The following figure illustrates the graph of the above 'model'.

As long as the final node, in this case `loss = L(a,y)` has the requires_grad attribute set to True, pytorch will build the graph to compute the gradients.

The way pytorch compute the gradients is from right to left, called backpropagation, it starts from the output layer (loss) and goes backward to the input layer.

In this way, pytorch computes the gradient of the loss respect to each parameter (weights and biases) to update these parameters during training.

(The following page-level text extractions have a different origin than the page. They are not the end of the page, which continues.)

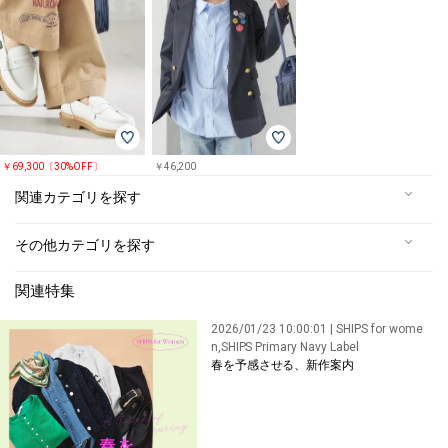
￥69,300〔30%OFF〕
￥46,200
関連カテゴリを探す
その他カテゴリを探す
関連特集
2026/01/23 10:00:01 | SHIPS for wome
n,SHIPS Primary Navy Label
春を予感させる、新作案内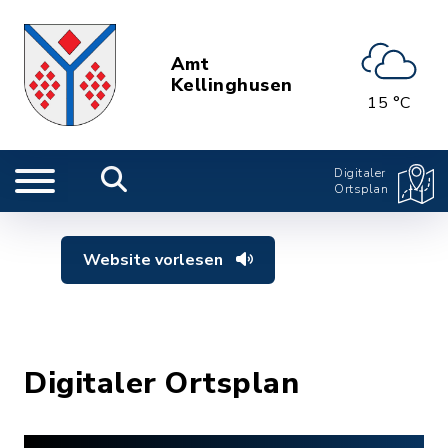
Amt
Kellinghusen
15 °C
Digitaler
Ortsplan
Website vorlesen
Digitaler Ortsplan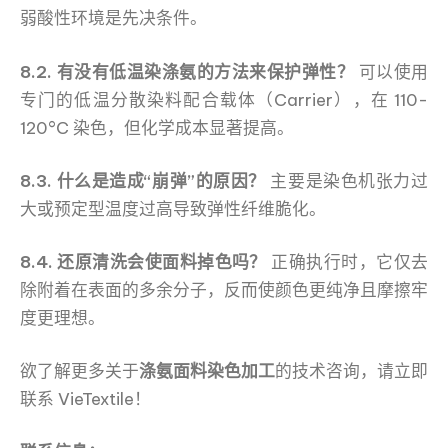
弱酸性环境是先决条件。
8.2. 有没有低温染涤氨的方法来保护弹性？
可以使用
专门的低温分散染料配合载体（Carrier），在 110-
120°C 染色，但化学成本显著提高。
8.3. 什么是造成“崩弹”的原因？
主要是染色机张力过
大或预定型温度过高导致弹性纤维脆化。
8.4. 还原清洗会使面料掉色吗？
正确执行时，它仅去
除附着在表面的多余分子，反而使颜色更纯净且摩擦牢
度更理想。
欲了解更多关于
涤氨面料染色加工
的技术咨询，请立即
联系 VieTextile！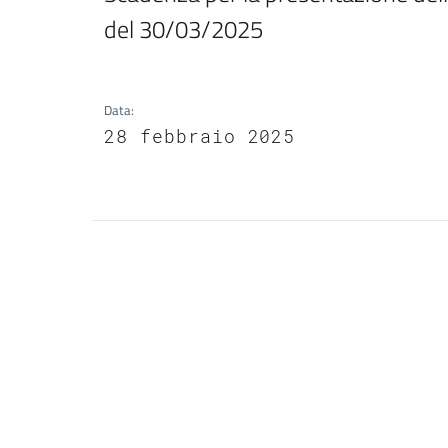
del 30/03/2025
Data
:
28 febbraio 2025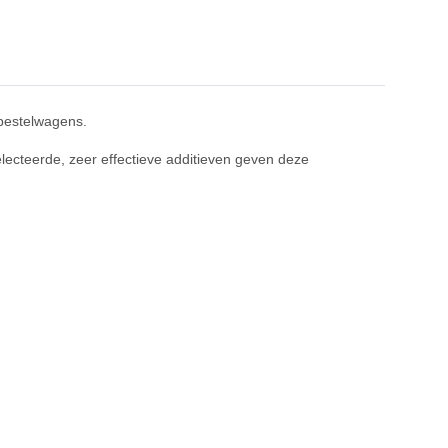
 bestelwagens.
lecteerde, zeer effectieve additieven geven deze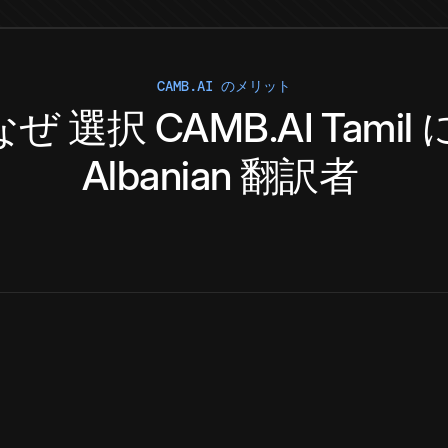
CAMB.AI のメリット
なぜ
選択
CAMB.AI
Tamil
Albanian
翻訳者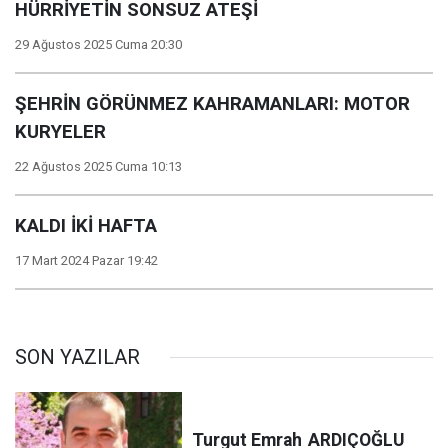
HÜRRİYETİN SONSUZ ATEŞİ
29 Ağustos 2025 Cuma 20:30
ŞEHRİN GÖRÜNMEZ KAHRAMANLARI: MOTOR
KURYELER
22 Ağustos 2025 Cuma 10:13
KALDI İKİ HAFTA
17 Mart 2024 Pazar 19:42
SON YAZILAR
Turgut Emrah
ARDIÇOĞLU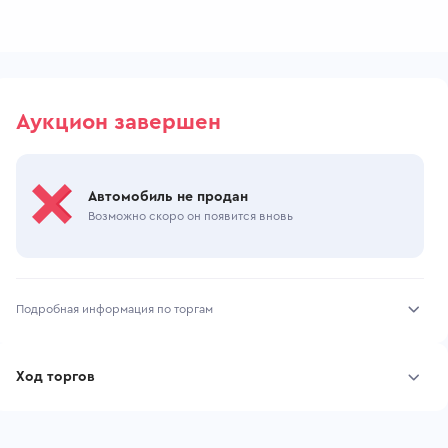
Аукцион завершен
Автомобиль не продан
Возможно скоро он появится вновь
Подробная информация по торгам
Начало торгов:
13.06.2026, 10:06 МСК
Ход торгов
Конец торгов:
15.06.2026, 12:28 МСК
Участник
Дата, МСК
Ставка
Тип аукциона:
Открытые торги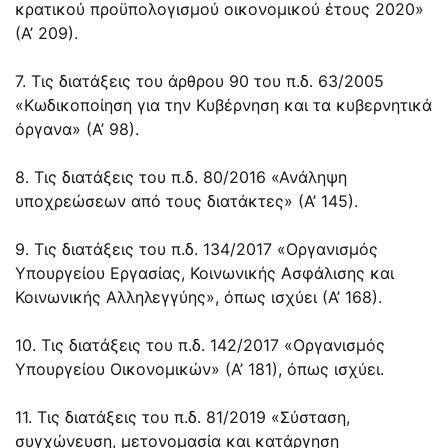
κρατικού προϋπολογισμού οικονομικού έτους 2020»
(Α’ 209).
7. Τις διατάξεις του άρθρου 90 του π.δ. 63/2005
«Κωδικοποίηση για την Κυβέρνηση και τα κυβερνητικά
όργανα» (Α’ 98).
8. Τις διατάξεις του π.δ. 80/2016 «Ανάληψη
υποχρεώσεων από τους διατάκτες» (Α’ 145).
9. Τις διατάξεις του π.δ. 134/2017 «Οργανισμός
Υπουργείου Εργασίας, Κοινωνικής Ασφάλισης και
Κοινωνικής Αλληλεγγύης», όπως ισχύει (Α’ 168).
10. Τις διατάξεις του π.δ. 142/2017 «Οργανισμός
Υπουργείου Οικονομικών» (Α’ 181), όπως ισχύει.
11. Τις διατάξεις του π.δ. 81/2019 «Σύσταση,
συγχώνευση, μετονομασία και κατάργηση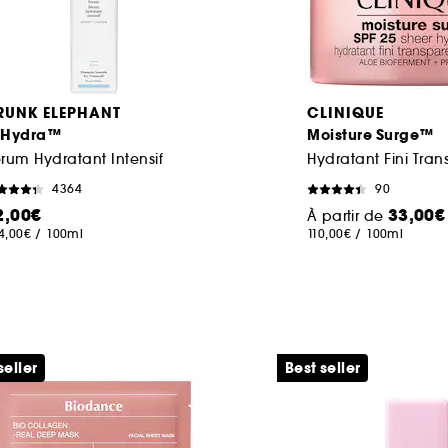
RUNK ELEPHANT
CLINIQUE
-Hydra™
Moisture Surge™
rum Hydratant Intensif
4364
90
2,00€
33,00€
À partir de
4,00€
/
100ml
110,00€
/
100ml
seller
Best seller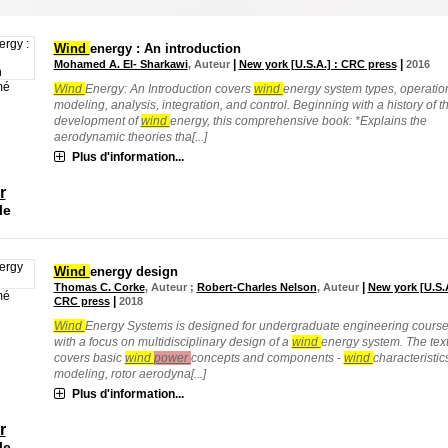
Wind
energy : An introduction
|
|
Mohamed A. El- Sharkawi
, Auteur
New york [U.S.A.] : CRC press
2016
mé
Wind
Energy: An Introduction covers
wind
energy system types, operatio
modeling, analysis, integration, and control. Beginning with a history of t
development of
wind
energy, this comprehensive book: *Explains the
aerodynamic theories tha[...]
Plus d'information...
r
le
Wind
energy design
|
Thomas C. Corke
, Auteur ;
Robert-Charles Nelson
, Auteur
New york [U.S.A
mé
|
CRC press
2018
Wind
Energy Systems is designed for undergraduate engineering course
with a focus on multidisciplinary design of a
wind
energy system. The tex
covers basic
wind
power
concepts and components -
wind
characteristic
modeling, rotor aerodyna[...]
Plus d'information...
r
le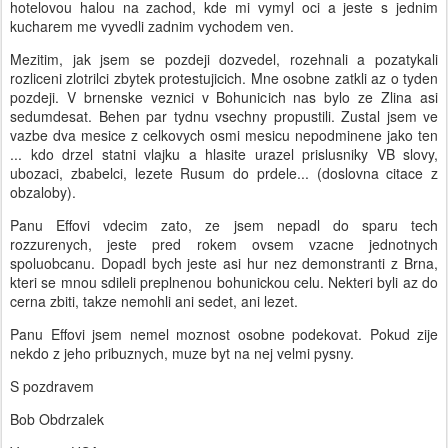
hotelovou halou na zachod, kde mi vymyl oci a jeste s jednim
kucharem me vyvedli zadnim vychodem ven.
Mezitim, jak jsem se pozdeji dozvedel, rozehnali a pozatykali
rozliceni zlotrilci zbytek protestujicich. Mne osobne zatkli az o tyden
pozdeji. V brnenske veznici v Bohunicich nas bylo ze Zlina asi
sedumdesat. Behen par tydnu vsechny propustili. Zustal jsem ve
vazbe dva mesice z celkovych osmi mesicu nepodminene jako ten
... kdo drzel statni vlajku a hlasite urazel prislusniky VB slovy,
ubozaci, zbabelci, lezete Rusum do prdele... (doslovna citace z
obzaloby).
Panu Effovi vdecim zato, ze jsem nepadl do sparu tech
rozzurenych, jeste pred rokem ovsem vzacne jednotnych
spoluobcanu. Dopadl bych jeste asi hur nez demonstranti z Brna,
kteri se mnou sdileli preplnenou bohunickou celu. Nekteri byli az do
cerna zbiti, takze nemohli ani sedet, ani lezet.
Panu Effovi jsem nemel moznost osobne podekovat. Pokud zije
nekdo z jeho pribuznych, muze byt na nej velmi pysny.
S pozdravem
Bob Obdrzalek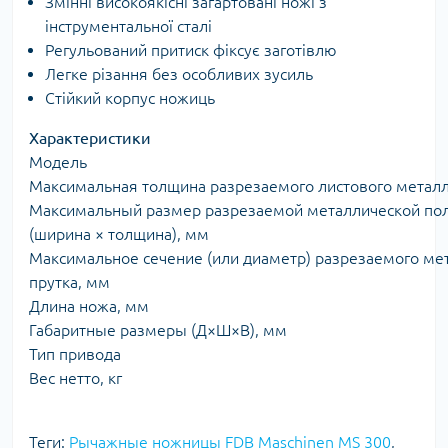
Змінні високоякісні загартовані ножі з
інструментальної сталі
Регульований притиск фіксує заготівлю
Легке різання без особливих зусиль
Стійкий корпус ножиць
Характеристики
Модель
Максимальная толщина разрезаемого листового метал
Максимальный размер разрезаемой металлической по
(ширина × толщина), мм
Максимальное сечение (или диаметр) разрезаемого ме
прутка, мм
Длина ножа, мм
Габаритные размеры (Д×Ш×В), мм
Тип привода
Вес нетто, кг
Теги:
Рычажные ножницы FDB Maschinen MS 300
,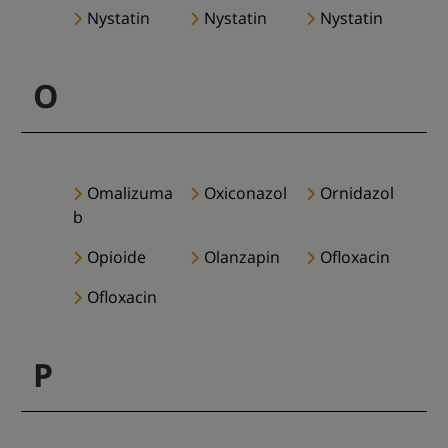
Nystatin
Nystatin
Nystatin
O
Omalizuma
Oxiconazol
Ornidazol
b
Opioide
Olanzapin
Ofloxacin
Ofloxacin
P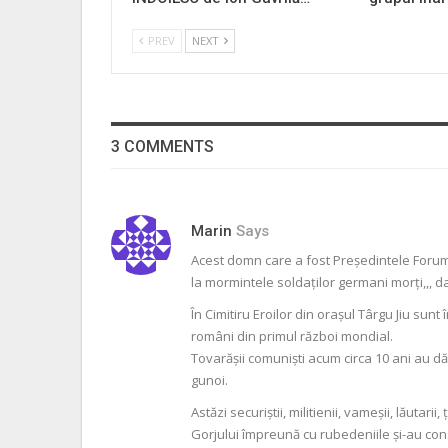
PREV
NEXT
3 COMMENTS
Marin
Says
Acest domn care a fost Președintele Foru
la mormintele soldaților germani morți,,, 
În Cimitiru Eroilor din orașul Târgu Jiu sun
români din primul război mondial.
Tovarășii comuniști acum circa 10 ani au dă
gunoi.
Astăzi securiștii, militienii, vameșii, lăuta
Gorjului împreună cu rubedeniile și-au constr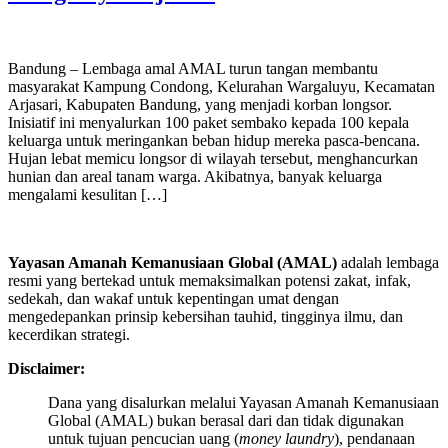
Bandung – Lembaga amal AMAL turun tangan membantu
masyarakat Kampung Condong, Kelurahan Wargaluyu, Kecamatan
Arjasari, Kabupaten Bandung, yang menjadi korban longsor.
Inisiatif ini menyalurkan 100 paket sembako kepada 100 kepala
keluarga untuk meringankan beban hidup mereka pasca-bencana.
Hujan lebat memicu longsor di wilayah tersebut, menghancurkan
hunian dan areal tanam warga. Akibatnya, banyak keluarga
mengalami kesulitan […]
Yayasan Amanah Kemanusiaan Global (AMAL)
adalah lembaga
resmi yang bertekad untuk
memaksimalkan potensi zakat, infak,
sedekah, dan wakaf untuk kepentingan umat dengan
mengedepankan prinsip kebersihan tauhid, tingginya ilmu, dan
kecerdikan strategi.
Disclaimer:
Dana yang disalurkan melalui Yayasan Amanah Kemanusiaan
Global (AMAL) bukan berasal dari dan tidak digunakan
untuk tujuan pencucian uang (
money laundry
), pendanaan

![pytorch_automatic_differentiation.png](./images/pytorch_automatic_differentiation.png)


In [17]:
# in the previous code the code pytorch didn't build the graph
# because there were no terminal nodes with the requires_grad
# as True. In this code, the graph is built
import torch.nn.functional as F
from torch.autograd import grad

y = torch.tensor([1.0])
x1 = torch.tensor([1.1])
w1 = torch.tensor([2.2], requires_grad=True)
b = torch.tensor([0.0], requires_grad=True)

z = x1 * w1 + b
a = torch.sigmoid(z)

loss = F.binary_cross_entropy(a, y)
# by default, the graph is deleted after the gradients are computed
# we retain it to use it later
grad_L_w1 = grad(loss, w1, retain_graph=True)
grad_L_b = grad(loss, b, retain_graph=True)

print(grad_L_w1)
print(grad_L_b)

(tensor([-0.0898]),)
(tensor([-0.0817]),)


In [18]:
# anyway, the common way to compute the gradients is using the
# method backward, the results will be stored in the grad attribute
loss.backward()
print(w1.grad)
print(b.grad)

tensor([-0.0898])
tensor([-0.0817])